YOUR INSTRUCTIONS:
Below this line are records; write out exactly the lines from the one containing "Nowacka, M. (2003). ‘Hot" through the one containing "137–144). Konin: Wydawnictwo PWSZ.", with the pictures left out.

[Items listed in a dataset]

________________________

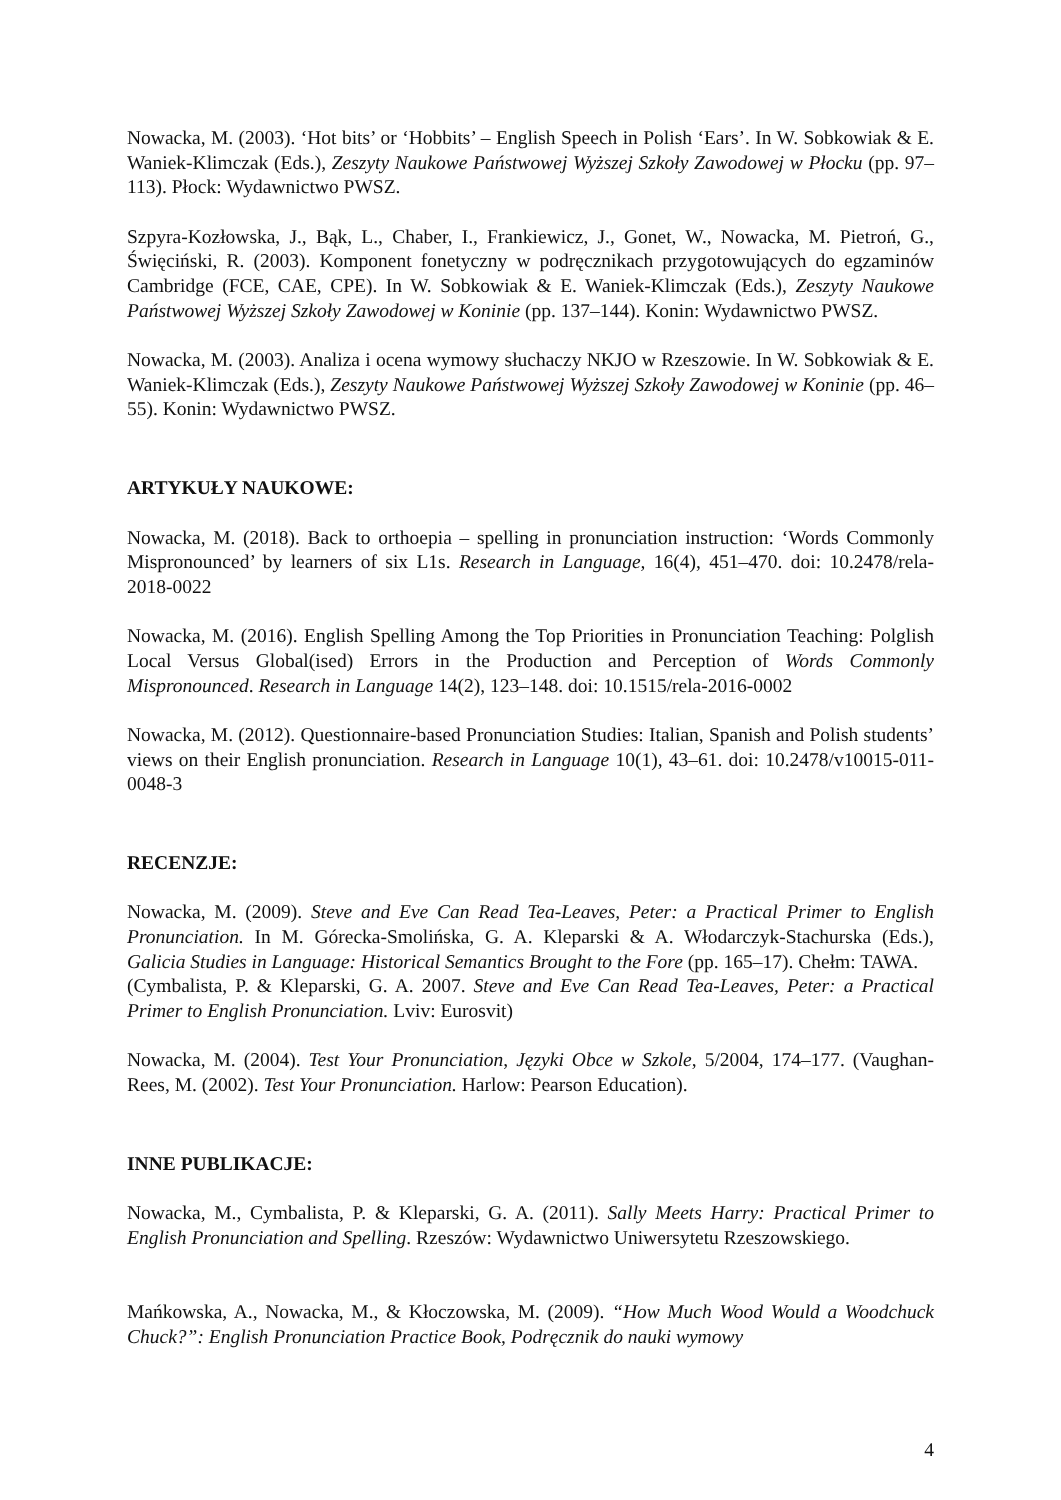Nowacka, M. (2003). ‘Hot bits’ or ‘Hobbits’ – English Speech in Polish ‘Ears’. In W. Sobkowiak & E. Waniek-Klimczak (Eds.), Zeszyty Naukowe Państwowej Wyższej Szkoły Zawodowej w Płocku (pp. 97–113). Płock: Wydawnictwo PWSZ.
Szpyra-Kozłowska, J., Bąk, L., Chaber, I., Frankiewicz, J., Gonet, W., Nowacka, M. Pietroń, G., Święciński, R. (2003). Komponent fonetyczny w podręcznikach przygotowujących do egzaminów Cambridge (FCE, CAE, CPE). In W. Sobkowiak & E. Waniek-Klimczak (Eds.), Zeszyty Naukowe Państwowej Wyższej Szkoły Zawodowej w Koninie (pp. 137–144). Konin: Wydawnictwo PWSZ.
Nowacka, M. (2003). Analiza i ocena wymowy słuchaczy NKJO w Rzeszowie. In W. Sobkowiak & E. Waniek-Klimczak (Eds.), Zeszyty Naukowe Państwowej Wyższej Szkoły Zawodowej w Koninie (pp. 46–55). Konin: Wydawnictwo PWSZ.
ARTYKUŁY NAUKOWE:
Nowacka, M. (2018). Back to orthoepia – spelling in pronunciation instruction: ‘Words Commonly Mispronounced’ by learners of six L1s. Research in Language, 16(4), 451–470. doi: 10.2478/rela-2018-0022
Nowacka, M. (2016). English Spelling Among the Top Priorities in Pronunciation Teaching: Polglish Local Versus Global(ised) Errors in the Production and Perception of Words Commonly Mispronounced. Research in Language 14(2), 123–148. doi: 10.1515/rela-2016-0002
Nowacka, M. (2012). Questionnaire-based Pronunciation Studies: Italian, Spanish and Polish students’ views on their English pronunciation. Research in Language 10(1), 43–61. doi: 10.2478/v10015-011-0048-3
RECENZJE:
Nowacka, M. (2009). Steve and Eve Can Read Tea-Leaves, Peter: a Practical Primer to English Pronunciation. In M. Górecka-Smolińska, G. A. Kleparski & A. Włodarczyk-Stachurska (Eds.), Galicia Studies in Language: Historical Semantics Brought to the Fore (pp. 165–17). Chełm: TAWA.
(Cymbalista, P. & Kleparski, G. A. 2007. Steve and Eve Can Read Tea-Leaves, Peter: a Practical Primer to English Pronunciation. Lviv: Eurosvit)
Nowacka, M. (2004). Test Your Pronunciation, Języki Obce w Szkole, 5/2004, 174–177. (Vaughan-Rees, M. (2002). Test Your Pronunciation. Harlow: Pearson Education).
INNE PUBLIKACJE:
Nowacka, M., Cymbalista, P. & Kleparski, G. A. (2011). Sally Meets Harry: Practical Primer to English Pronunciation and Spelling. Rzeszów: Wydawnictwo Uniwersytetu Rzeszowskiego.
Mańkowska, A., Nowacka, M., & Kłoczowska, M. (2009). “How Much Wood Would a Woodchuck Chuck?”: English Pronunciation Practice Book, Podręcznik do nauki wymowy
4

________________________

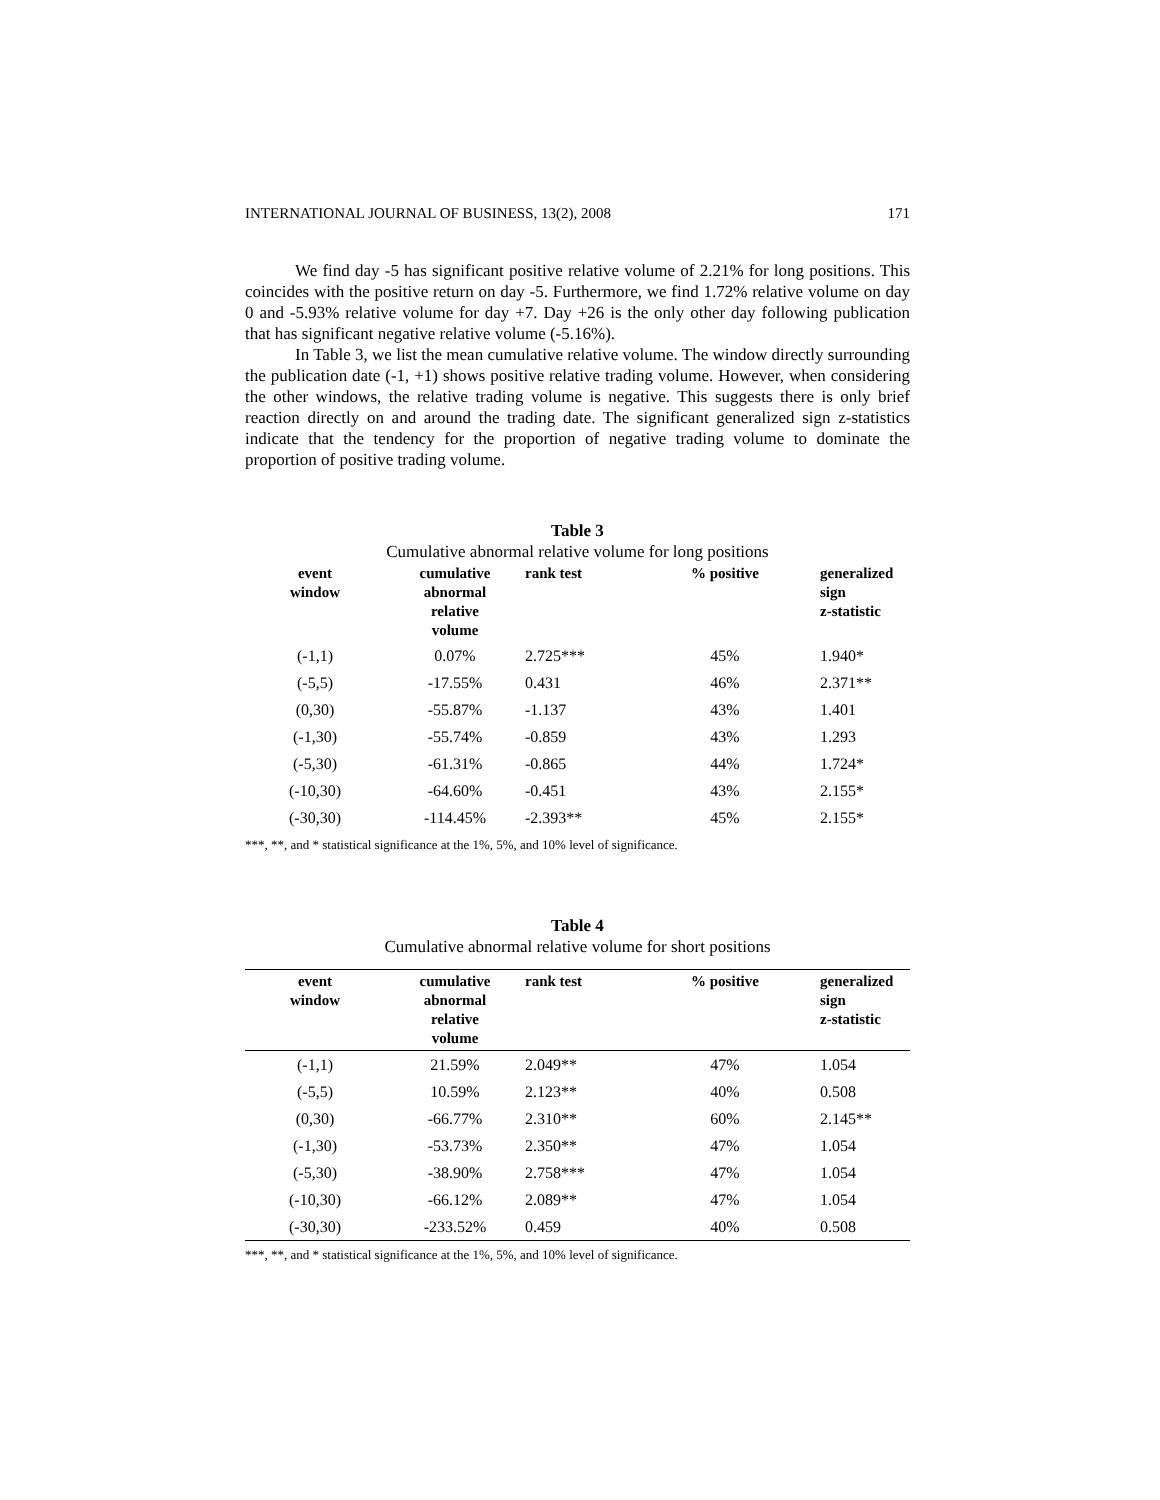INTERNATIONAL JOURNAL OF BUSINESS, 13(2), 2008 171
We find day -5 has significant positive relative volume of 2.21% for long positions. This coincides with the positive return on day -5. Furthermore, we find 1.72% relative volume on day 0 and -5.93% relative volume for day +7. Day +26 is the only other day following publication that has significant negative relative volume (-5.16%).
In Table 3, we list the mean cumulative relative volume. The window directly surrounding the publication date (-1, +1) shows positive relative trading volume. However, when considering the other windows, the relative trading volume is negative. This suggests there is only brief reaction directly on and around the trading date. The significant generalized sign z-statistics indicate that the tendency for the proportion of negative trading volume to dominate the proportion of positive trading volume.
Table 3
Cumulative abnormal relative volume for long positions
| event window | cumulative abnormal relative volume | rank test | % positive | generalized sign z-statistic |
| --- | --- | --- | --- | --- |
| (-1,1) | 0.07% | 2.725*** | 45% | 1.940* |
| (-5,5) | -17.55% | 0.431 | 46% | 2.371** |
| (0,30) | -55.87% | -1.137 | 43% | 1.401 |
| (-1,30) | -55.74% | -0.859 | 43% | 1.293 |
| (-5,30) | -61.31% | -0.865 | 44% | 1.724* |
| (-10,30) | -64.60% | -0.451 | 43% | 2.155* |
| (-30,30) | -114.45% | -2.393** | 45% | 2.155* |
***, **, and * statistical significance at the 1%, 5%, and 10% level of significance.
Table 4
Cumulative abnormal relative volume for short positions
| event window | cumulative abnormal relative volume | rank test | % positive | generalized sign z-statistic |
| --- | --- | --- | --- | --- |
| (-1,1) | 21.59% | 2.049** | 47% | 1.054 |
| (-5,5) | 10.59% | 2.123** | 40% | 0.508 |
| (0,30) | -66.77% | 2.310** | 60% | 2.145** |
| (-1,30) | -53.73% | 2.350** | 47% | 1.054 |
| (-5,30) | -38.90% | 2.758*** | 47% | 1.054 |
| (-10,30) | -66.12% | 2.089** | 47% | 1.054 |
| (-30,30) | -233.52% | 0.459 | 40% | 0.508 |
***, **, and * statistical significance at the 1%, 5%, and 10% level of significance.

________________________

EXERCISE ANSWER:
Nowacka, M. (2003). ‘Hot bits’ or ‘Hobbits’ – English Speech in Polish ‘Ears’. In W. Sobkowiak & E. Waniek-Klimczak (Eds.), Zeszyty Naukowe Państwowej Wyższej Szkoły Zawodowej w Płocku (pp. 97–113). Płock: Wydawnictwo PWSZ.
Szpyra-Kozłowska, J., Bąk, L., Chaber, I., Frankiewicz, J., Gonet, W., Nowacka, M. Pietroń, G., Święciński, R. (2003). Komponent fonetyczny w podręcznikach przygotowujących do egzaminów Cambridge (FCE, CAE, CPE). In W. Sobkowiak & E. Waniek-Klimczak (Eds.), Zeszyty Naukowe Państwowej Wyższej Szkoły Zawodowej w Koninie (pp. 137–144). Konin: Wydawnictwo PWSZ.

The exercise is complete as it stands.